Klosterman points to the example of dodgeball being eliminated from schools: “To me, that is almost like a precursor to the issues we’re having with football,” he says. “People would see dodgeball, they would see kids throwing balls at each other’s heads and be like, ‘Why are we doing this? Why are we having kids do this?’ And I think that question—‘Why are we doing this?’—spills into this world of football.”

He says the bigger ideas that sports like football represent run counter to modern social values: “We’re much more conscious, basically, of things like bullying and intimidation and making sure we don’t prioritize masculine values or feminine values,” he says. “And yet that’s kind of part of sports, that happens in sports all the time. I don’t know if this continues how sports will exist in culture.”

But even with displaced ideas about masculinity, “toughness” and competition, football has a core issue that all Christians who support the game must reckon with: It is, at its very core, a game of violence.

“The Bible affirms that human bodies are good and that they belong to the Lord (1 Corinthians 6: 12-20),” White says. “If the moral meaning given to our bodies starts and ends with God, then perhaps we need to call a timeout on these trespasses against bodily dignity, and we need to consider carefully whether we rationalize a form of entertainment that devalues human bodies.”

Feasel references 1 Corinthians 6 as well, saying that our bodies are “temples” of the Holy Spirit, and questions if we should be doing things to hurt them.

“It would be a conflict of interest for me being a Christian to say, ‘I’m going to go out on the field and I’m going to put another nail my coffin,’” she says.

Nowinski—as well as many others in the field—agrees that “the most important change for all of football to improve football player health is to eliminate tackle football for children.”

But when it comes to the NFL—where players are making millions of dollars and are given a massive platform—the line becomes more blurry for many people. “Ethically, adults can choose to play a dangerous game if they want to,” he says.

For both Feasel and Nowinski though, it’s important that everyone involved truly understands the stakes. “If Grant were here today, he would be saying, ‘Please parents, look at the evidence,’” she says.

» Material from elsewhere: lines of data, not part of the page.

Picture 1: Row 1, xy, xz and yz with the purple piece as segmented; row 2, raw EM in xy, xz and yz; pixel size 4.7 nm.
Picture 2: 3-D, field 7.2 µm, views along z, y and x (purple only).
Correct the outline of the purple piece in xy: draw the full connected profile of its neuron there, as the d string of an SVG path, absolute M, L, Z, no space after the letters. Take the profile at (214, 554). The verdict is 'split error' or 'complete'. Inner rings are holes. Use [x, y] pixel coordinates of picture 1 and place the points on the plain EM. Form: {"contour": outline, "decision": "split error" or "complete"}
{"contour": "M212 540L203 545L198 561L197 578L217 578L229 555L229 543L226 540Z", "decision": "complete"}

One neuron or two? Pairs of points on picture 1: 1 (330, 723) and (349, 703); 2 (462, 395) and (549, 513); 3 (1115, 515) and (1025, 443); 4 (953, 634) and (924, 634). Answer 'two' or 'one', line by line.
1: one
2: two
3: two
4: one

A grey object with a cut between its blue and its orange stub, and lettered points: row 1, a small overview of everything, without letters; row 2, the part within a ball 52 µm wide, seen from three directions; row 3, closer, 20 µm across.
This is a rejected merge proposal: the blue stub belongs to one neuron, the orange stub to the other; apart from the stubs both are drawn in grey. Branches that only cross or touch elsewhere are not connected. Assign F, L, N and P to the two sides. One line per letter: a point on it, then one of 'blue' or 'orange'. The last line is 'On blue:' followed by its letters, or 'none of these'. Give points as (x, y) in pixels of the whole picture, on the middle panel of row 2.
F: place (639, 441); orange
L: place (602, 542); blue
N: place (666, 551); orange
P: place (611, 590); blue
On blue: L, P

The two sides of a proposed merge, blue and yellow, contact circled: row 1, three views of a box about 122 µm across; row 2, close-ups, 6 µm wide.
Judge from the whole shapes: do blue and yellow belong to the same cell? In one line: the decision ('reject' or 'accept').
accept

Now that the Players Association and the media are doing more to expose the dangers of CTE, Nowinski is beginning to see an impact within the league.

“It’s been interesting this fall to see reporters interviewing NFL players about how much they’re following CTE, and how much they’re understanding,” he says. “Some are choosing to keep their head in the sand so they don’t have to worry about long-term consequences. They’re out there playing a risky sport, and other ones are having those conversations with their wives or are even talking about walking away from the game … I think at that level, you want players to have informed consent, and you want them to know what the right choice is to make.”

That choice isn’t just one players who participate in the game have to make. It’s also one fans—especially Christians—must reckon with as they decide how and if they are going to support America’s most dangerous game.